Some ideas about Multi-user Multi-tenant OpenMOLE

multiuser
openmole

(Maziyar Panahi) #1

Hi!

Due to my recent development (Multivac Hadoop as a Service), I had to try few solutions for multi-tenant Scientific Notebooks where users can login via LDAP and run their code (Scala, Python and R) over my Hadoop cluster (Spark/Hive/HDFS).

I’ve noticed some interesting approaches taking by the developers to overcome the major issues in multi-user and multi-tenant environment (isolation, security, user impersonation, ownership, etc.)

I can see three main areas when it comes to install/config any of these Notebooks:

  1. Authentication: simple (based on linux user/group), LDAP/Active Directory with over kerberos.
  2. Spawner: create a new process for each user, create a new server for each user, or create a new docker (managed by kubernetes)
  3. Connection: How to connect to different components (HDFS, Spark (Livy or Toree), or kernels like R/Python, etc.)
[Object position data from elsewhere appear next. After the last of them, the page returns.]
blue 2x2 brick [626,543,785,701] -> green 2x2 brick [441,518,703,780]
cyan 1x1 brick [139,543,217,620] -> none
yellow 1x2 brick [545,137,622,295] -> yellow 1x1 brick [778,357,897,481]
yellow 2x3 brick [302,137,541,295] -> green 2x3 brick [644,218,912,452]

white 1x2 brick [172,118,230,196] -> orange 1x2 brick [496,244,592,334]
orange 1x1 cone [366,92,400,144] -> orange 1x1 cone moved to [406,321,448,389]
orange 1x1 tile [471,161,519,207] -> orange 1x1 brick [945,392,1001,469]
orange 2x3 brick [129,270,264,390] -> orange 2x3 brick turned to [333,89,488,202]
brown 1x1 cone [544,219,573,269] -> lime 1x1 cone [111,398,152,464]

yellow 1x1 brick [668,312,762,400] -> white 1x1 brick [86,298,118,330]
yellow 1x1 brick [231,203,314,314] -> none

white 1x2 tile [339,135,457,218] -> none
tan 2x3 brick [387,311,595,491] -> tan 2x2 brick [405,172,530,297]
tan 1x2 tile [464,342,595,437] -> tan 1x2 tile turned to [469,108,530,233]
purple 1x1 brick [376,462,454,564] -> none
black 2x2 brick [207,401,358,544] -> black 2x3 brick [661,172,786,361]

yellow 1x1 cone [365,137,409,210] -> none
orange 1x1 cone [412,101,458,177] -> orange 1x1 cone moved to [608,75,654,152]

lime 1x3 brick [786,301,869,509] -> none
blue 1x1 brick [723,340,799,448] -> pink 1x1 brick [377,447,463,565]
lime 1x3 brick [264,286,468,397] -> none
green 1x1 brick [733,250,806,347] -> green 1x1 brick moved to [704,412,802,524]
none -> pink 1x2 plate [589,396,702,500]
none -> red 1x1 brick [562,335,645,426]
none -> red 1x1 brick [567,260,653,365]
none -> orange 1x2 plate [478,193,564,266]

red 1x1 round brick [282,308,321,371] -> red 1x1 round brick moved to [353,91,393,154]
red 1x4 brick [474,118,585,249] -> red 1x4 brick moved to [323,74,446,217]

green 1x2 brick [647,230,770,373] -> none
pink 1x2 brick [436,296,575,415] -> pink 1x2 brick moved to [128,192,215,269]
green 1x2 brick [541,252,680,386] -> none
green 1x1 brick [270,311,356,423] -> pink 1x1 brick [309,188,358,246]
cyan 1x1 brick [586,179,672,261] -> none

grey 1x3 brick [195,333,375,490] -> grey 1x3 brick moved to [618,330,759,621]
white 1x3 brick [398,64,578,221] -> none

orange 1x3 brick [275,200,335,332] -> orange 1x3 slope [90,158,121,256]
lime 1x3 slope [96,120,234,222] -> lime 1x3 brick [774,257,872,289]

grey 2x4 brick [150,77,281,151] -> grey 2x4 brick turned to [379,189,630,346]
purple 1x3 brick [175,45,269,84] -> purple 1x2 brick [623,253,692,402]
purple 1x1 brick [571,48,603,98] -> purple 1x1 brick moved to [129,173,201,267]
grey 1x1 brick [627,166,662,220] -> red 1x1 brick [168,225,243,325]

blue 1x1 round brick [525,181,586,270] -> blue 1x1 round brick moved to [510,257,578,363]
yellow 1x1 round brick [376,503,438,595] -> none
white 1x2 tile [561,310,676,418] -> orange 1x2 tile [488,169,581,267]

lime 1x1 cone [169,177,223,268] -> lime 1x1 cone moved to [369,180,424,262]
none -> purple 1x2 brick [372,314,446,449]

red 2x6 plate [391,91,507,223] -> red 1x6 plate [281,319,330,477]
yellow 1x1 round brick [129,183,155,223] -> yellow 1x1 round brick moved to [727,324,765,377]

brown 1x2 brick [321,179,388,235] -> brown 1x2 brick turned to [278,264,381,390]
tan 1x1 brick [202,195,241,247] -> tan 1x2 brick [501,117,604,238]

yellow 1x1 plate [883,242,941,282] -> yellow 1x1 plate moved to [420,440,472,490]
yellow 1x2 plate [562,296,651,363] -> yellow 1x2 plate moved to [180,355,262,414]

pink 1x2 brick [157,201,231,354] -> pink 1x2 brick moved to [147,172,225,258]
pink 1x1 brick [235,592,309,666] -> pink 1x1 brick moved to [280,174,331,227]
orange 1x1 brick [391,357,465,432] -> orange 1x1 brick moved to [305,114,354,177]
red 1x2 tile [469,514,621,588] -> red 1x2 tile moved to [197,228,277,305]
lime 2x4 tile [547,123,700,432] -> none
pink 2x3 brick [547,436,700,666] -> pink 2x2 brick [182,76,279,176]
Now the last part can have different names in OpenMOLE (Grid, Cloud, AdHoc, etc.), but I think the rest is pretty much the same.

So I thought we can start looking at these examples and see how we can learn and adopt their solutions into OpenMOLE for having multi-user multi-tenant feature.

Apache Hue
Apache Zeppelin
JupyterHub

They all support most of the authentications (simple, LDAP/AD). They have different approaches when it comes to spawning and connecting to existing services. For instance, JupyterHub spawns a new Jupyter Notebook server for each connected user or it can spawn a new docker (needs to be installed via plugin). As the other two create new process in the current system.

Now we used Hue and Zeppelin heavily for the last 5 months. Because of LDAP integration I can control the scheduler/queue on the YARN and do resource management easily. It also allows for a better access control over HDFS ownership or Hive DB/tables access. Basically, user logs in with his/her LDAP account and everything is takin care of.

Some screenshots of how they look in my implementations:

Apache Zeppelin:

Apache Hue:

Best,
Maziyar


#2

Thanks Maz, we’ll definitely look into that.